How to complete this task
Return the records below from the line containing "- Email: fundakazankirlilar@gmail.com" onward, exactly, through and including the last line.

===== Data

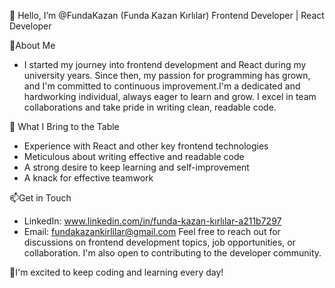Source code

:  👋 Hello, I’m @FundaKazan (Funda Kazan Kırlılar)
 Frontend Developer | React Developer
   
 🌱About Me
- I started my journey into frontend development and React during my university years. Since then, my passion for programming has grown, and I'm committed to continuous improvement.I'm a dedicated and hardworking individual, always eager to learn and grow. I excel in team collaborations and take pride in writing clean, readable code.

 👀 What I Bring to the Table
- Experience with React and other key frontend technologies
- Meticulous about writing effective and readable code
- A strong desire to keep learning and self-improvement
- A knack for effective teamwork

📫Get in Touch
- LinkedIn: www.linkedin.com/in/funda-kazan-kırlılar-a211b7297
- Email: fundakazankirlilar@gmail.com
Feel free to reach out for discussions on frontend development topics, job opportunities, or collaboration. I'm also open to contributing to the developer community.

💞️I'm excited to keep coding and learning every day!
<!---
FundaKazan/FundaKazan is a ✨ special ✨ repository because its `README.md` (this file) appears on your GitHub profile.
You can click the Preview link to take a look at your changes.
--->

==========

Your response
- Email: fundakazankirlilar@gmail.com
Feel free to reach out for discussions on frontend development topics, job opportunities, or collaboration. I'm also open to contributing to the developer community.

💞️I'm excited to keep coding and learning every day!
<!---
FundaKazan/FundaKazan is a ✨ special ✨ repository because its `README.md` (this file) appears on your GitHub profile.
You can click the Preview link to take a look at your changes.
--->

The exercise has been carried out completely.